The storyline for Lolo Jones heading into the London Olympics was obvious the minute Jones stumbled over the second-to-last hurdle in Beijing: “Unfinished Business”. But that particular storyline slowly faded away in the months leading up to the London games. And in its place appeared brand new “mainstream” storylines.
It all started when Jones made an appearance on HBO’s Real Sports. The show chronicled everything about Jones, from her childhood struggles to her relentless effort to finally win gold in the 100-meter hurdles. But during the interview, Jones decided to reveal something that was much more interesting to the media. She revealed that she was a virgin. And just like that, the media suddenly had a mainstream storyline.
In the months to follow, Jones basked in the new mainstream attention. Columnists were writing stories on her, men everywhere were instantly intrigued, and her Twitter follower count exploded. She even had NFL players trying to hook her up with Tim Tebow. Lolo Jones was becoming a mainstream star while her USA teammates quietly wondered why she was getting so much attention. She’d never won Olympic gold, but she was a star. And she seemed to love it.
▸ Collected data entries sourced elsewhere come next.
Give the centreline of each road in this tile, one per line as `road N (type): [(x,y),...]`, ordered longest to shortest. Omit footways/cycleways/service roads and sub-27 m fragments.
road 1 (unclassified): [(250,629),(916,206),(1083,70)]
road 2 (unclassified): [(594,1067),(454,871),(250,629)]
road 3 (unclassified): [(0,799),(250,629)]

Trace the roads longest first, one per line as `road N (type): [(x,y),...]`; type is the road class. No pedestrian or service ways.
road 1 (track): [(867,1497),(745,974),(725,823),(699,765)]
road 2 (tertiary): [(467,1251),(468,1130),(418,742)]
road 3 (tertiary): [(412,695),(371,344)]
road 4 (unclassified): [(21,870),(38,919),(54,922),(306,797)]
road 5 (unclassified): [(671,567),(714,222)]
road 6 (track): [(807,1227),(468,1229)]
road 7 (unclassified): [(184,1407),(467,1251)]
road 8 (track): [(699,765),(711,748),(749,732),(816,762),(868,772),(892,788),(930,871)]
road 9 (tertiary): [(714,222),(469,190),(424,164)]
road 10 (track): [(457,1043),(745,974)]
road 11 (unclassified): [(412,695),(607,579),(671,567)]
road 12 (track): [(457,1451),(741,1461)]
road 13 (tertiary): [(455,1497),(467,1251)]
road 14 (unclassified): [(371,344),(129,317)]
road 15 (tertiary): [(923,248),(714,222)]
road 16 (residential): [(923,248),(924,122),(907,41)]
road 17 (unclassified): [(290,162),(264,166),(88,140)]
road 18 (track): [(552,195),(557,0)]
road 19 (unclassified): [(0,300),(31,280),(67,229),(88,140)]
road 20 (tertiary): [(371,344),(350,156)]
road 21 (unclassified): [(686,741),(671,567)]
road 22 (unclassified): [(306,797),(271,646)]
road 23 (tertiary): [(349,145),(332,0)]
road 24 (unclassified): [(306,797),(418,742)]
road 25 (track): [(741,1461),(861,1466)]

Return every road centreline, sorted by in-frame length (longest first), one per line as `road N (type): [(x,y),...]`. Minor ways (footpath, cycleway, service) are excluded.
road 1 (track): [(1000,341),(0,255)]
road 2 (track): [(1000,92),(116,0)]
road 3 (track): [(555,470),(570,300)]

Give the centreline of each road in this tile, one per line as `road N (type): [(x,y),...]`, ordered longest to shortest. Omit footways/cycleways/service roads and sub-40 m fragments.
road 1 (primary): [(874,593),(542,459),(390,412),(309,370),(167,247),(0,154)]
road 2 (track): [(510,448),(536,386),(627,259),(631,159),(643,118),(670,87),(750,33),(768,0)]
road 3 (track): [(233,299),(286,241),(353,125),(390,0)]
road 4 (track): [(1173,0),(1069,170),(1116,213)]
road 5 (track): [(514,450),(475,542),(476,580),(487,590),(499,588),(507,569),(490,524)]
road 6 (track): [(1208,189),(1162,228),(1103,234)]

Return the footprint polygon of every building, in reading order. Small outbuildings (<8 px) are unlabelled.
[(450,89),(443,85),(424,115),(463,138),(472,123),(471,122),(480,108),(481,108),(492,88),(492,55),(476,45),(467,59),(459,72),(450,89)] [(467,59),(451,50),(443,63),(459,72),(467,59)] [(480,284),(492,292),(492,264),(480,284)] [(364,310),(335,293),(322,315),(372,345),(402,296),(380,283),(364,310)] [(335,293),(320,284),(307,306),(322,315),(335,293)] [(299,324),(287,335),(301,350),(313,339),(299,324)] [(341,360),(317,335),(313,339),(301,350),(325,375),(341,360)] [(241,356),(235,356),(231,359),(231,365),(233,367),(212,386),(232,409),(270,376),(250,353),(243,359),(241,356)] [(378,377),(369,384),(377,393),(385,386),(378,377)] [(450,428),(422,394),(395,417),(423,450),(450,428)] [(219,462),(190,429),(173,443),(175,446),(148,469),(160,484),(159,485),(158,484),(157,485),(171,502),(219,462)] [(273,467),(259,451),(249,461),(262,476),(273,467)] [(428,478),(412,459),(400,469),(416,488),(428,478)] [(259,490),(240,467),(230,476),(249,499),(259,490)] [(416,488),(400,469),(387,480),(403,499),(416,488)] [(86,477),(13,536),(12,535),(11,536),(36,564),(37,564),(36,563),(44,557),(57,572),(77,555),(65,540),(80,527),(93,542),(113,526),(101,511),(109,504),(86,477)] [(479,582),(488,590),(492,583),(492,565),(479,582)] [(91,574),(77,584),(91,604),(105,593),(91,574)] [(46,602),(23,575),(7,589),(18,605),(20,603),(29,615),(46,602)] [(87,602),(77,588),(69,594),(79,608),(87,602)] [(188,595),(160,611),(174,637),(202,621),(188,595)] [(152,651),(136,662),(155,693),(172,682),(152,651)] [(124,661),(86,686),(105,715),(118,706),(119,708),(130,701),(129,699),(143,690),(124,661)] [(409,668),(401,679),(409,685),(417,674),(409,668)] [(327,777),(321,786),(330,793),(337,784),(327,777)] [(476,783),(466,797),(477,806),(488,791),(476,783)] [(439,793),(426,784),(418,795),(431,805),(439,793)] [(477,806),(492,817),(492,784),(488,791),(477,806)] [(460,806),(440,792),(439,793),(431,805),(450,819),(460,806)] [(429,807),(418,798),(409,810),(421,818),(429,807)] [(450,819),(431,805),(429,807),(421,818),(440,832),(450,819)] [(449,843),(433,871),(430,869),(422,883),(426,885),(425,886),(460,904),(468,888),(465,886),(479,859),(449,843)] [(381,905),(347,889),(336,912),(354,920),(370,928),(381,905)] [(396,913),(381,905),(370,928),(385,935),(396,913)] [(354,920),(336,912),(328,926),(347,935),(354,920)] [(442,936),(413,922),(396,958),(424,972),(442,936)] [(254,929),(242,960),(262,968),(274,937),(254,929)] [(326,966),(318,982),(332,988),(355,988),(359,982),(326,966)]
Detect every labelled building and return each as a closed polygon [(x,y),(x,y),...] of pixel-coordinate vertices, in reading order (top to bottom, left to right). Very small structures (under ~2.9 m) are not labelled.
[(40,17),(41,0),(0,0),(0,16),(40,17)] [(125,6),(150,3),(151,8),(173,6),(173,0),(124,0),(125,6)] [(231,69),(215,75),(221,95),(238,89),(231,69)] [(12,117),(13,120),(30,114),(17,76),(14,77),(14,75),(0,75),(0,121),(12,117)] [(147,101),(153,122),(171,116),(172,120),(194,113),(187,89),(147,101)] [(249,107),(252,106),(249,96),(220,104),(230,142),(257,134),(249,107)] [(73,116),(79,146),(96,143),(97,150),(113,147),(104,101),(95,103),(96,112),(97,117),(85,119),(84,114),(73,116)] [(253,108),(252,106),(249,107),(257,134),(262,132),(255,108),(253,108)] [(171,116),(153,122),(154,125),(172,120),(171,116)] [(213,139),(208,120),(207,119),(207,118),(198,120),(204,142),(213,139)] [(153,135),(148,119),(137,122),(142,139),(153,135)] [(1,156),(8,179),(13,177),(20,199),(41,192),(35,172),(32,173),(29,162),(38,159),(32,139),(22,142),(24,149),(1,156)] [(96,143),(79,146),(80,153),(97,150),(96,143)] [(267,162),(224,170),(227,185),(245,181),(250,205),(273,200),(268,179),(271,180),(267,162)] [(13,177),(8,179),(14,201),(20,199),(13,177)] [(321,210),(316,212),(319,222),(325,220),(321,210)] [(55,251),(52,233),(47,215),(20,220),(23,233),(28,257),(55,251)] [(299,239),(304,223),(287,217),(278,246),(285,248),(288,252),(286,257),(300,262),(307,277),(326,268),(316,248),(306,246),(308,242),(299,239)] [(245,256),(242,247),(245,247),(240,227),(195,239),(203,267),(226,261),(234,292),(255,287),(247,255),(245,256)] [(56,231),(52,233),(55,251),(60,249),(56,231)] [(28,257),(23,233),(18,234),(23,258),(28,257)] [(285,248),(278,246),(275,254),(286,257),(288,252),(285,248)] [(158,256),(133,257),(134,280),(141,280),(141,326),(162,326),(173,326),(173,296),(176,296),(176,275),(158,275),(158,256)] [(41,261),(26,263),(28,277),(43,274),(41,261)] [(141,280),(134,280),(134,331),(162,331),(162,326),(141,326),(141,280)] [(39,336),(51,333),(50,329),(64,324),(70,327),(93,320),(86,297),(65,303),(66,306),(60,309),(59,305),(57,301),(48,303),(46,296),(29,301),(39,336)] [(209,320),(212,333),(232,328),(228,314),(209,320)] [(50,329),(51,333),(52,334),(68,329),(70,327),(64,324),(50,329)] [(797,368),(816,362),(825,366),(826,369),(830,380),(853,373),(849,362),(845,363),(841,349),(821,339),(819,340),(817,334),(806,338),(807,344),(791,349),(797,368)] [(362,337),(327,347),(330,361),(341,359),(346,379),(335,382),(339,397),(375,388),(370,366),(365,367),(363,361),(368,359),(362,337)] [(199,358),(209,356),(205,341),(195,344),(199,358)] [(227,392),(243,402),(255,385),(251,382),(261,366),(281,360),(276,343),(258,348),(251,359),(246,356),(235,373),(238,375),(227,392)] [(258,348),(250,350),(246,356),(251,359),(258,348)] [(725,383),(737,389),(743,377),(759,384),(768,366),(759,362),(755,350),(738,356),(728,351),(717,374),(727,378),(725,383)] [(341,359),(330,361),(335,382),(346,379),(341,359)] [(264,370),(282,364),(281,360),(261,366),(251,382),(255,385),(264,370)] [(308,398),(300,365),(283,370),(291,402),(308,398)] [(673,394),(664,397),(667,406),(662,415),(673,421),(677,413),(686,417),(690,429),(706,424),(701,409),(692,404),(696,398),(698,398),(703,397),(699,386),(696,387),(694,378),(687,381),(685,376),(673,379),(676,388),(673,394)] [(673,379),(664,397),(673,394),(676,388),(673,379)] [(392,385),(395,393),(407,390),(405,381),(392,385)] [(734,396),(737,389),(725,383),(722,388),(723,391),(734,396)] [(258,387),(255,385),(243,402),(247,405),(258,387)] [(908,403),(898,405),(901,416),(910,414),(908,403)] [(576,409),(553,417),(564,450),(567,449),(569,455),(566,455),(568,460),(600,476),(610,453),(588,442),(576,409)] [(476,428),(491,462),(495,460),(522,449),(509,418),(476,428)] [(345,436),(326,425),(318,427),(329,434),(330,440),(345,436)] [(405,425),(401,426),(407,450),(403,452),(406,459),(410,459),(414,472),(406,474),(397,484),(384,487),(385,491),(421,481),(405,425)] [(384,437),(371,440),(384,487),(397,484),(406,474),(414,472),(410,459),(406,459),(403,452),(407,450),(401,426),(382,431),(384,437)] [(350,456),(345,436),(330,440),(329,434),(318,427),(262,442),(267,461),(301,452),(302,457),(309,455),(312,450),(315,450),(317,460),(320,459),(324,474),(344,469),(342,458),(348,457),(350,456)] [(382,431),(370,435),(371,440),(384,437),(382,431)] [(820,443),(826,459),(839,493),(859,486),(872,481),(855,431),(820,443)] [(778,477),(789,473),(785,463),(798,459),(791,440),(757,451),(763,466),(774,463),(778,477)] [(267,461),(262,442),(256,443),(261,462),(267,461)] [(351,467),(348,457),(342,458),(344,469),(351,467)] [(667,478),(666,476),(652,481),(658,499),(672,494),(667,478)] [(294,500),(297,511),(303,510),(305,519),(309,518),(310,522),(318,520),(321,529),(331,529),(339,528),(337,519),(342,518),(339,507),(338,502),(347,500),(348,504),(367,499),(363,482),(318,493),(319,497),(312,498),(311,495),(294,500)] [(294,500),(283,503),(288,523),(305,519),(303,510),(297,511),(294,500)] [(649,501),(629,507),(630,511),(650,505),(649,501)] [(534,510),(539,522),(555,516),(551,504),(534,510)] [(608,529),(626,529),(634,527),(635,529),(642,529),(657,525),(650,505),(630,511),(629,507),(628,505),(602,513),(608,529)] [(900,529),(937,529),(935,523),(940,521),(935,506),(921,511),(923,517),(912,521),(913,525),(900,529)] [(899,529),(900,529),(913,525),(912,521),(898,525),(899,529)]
But with all of Jones’ new found mainstream stardom came the pressure to deliver. Suddenly, Jones was no longer trying to just finish off unfinished business from Beijing. She now had to deliver on the track to justify her stardom. And when it began to become clear that she wouldn’t, the media pounced.
Jones ended up with a fourth-place finish and a “broken heart.” And in an emotional interview on The Today Show, she complained about the media saying, “They should be supporting our U.S. Olympic athletes and instead they just ripped me to shreds.”
But what Jones doesn’t seem to understand is that’s how the media operates. It’s all about the most interesting story. They were ready and willing to applaud the attractive virgin who finally won gold. But without gold, they were forced to go the other way.
It’s all a game and Lolo Jones got played.